The proof given by my textbook is highly non-satisfying. The author adopted some magic-like "reductio ad absurdum" and the proof (although is correct) didn't reveal the nature of this problem. I made my own effort into it and tried a different approach. Yet I can't finish it.
Let $\mathscr{F}$ be a commuting family in $M_n(\mathbb{C}^n)$, and $A\in\mathscr{F}$, then $A$ has $n$ eigenvalues. We pick one, say $\lambda$. Let $x$ be one of its eigenvector.
We can easily prove that, if $A$ has no other eigenvector with eigenvalue $\lambda$ that linearly independent with $x$, which means that $\{cx|c\in\mathbb{C}\}$ are the only vectors satisfying $Ax=\lambda x$, then $x$ is a common eigenvector. Because $\forall B\in\mathscr{F}$ and $\forall y\in \{cx|c\in\mathbb{C}\}$, $$A(Bx)=ABx=BAx=B(Ax)=B(\lambda x)=\lambda (Bx)$$, so that $Bx$ has to be in $\{cx|c\in\mathbb{C}\}$, that is, $Bx=c_0x$ for some $c_0\in\mathbb{C}$, which means $x$ is a eigenvector of $B$ too.
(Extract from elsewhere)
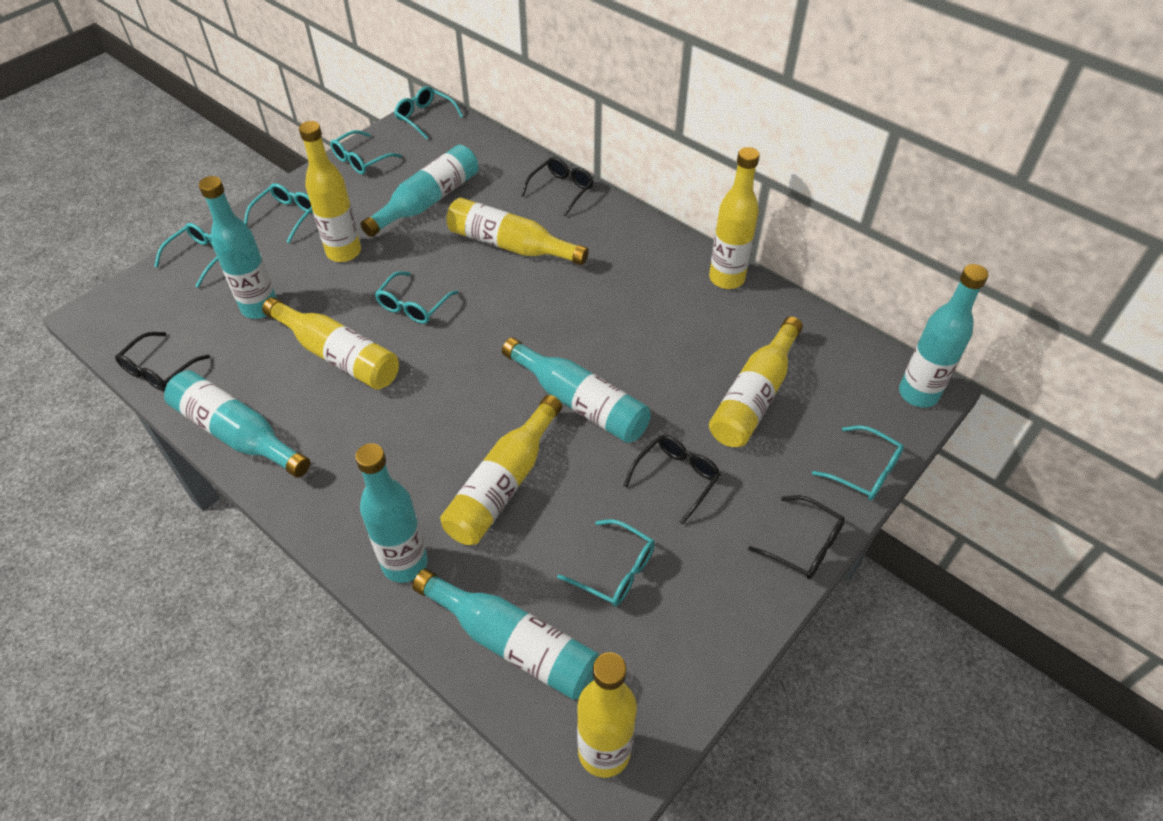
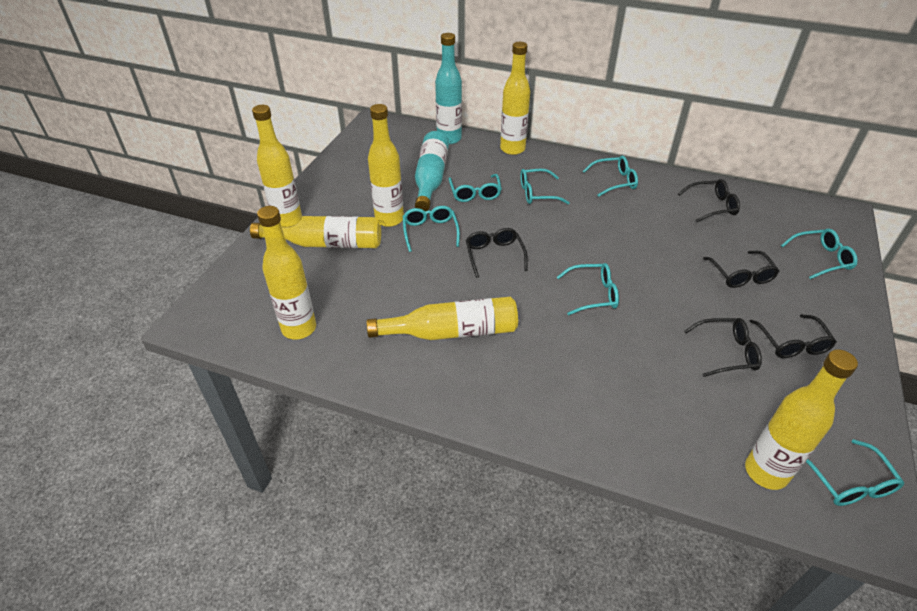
black glasses: 4 -> 5
turquoise bottle: 7 -> 2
But what if there are vectors satisfying $Ax=\lambda x$ that's not in $\{cx|c\in\mathbb{C}\}$? Well, then we should have a set of linearly independent eigenvectors $\{x_1,x_2,…,x_k\}$, that $\{c_1x_1+c_2x_2+…+c_kx_k|c_i\in\mathbb{C}\}$ are the only vectors satisfying $Ax=\lambda x$.
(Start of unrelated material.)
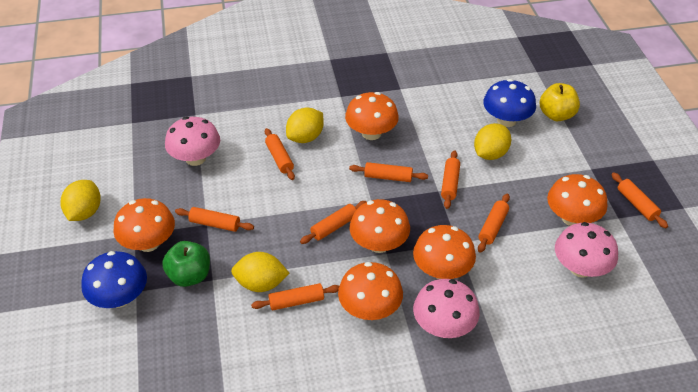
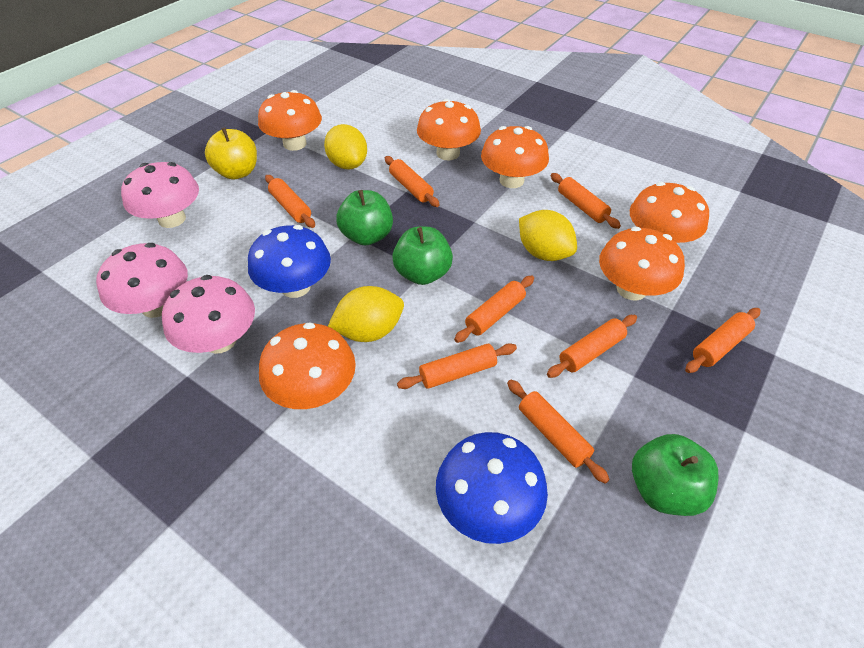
green apple: 1 -> 3
yellow lemon: 4 -> 3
Now, I have a reasonable hypothesis that there exists some $x=c_1x_1+c_2x_2+…+c_kx_k$, that can be proven to be a common eigenvector of $\mathscr{F}$. I've tried some approaches to prove it but all failed.
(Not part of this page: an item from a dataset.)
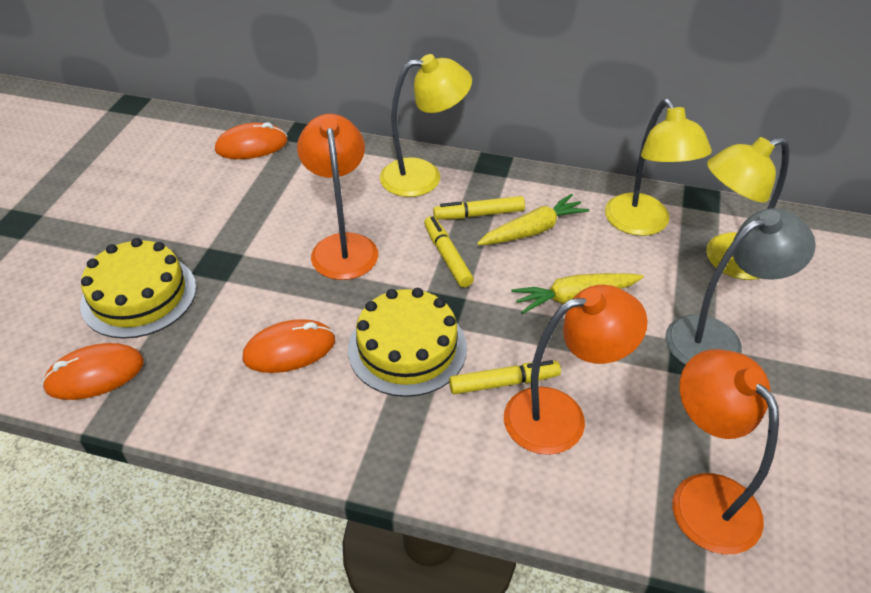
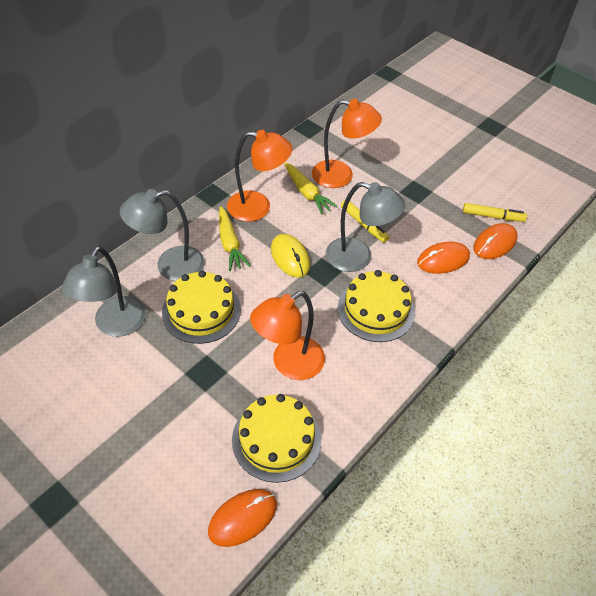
grey lamp: 1 -> 3
yellow cake: 2 -> 3
yellow lamp: 3 -> 0
yellow marker: 3 -> 2
yellow mouse: 0 -> 1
Do you guys believe it's true? And if it is true then how do I prove it?
Best Answer
Eureka! I figured it out! It's quite silly because in fact I was so close.
So yes, my hypothesis is true.
Actually, Since $W_1=\{c_1x_1+c_2x_2+...+c_kx_k|c_i\in\mathbb{C}\}$ is obviously a subspace of $W_0=\mathbb{C}^n$, and we can easily deduce (same approach as the first part of my proof) that $Bx\in W_1$ as long as $x\in W_1$, we obtain that $B$ is $W_1$-invariant, or we can say $B$ is also a linear transformation on $W_1$, so that there are $k$ eigenvalues of $B$ in $W_1$.
Now, pick one of them, say $\lambda_B$. As we can clearly see it's the first part of my proof all over again. For any $C\in\mathscr{F}$, we can get a new subspace $W_2\subseteq W_1\subseteq W_0$, that $C$ is $W_2$-invariant, and go ahead we get $W_3\supseteq W_4\supseteq ...$
Note that, $W_0$ has a finite dimension $n$, and every time we have $1\le\dim{W_{i+1}}\le\dim{W_i}$ so there gotta be a subspace $$W_\infty=\bigcap_i{W_i}$$ with $\dim{W_\infty}\ge1$, that $\forall x\in W_\infty(x\ne 0)$ is an common eigenvector of all the matrices in $\mathscr{F}$.
As inspired by Matt.E's answer in that question, we know that $\forall A\in\mathscr{F}$, if $A$ has $k$ eigenvalues, then there are at least $k$ common eigenvectors in $\mathscr{F}$. Simply because we can do the same process for each of its eigenvalues.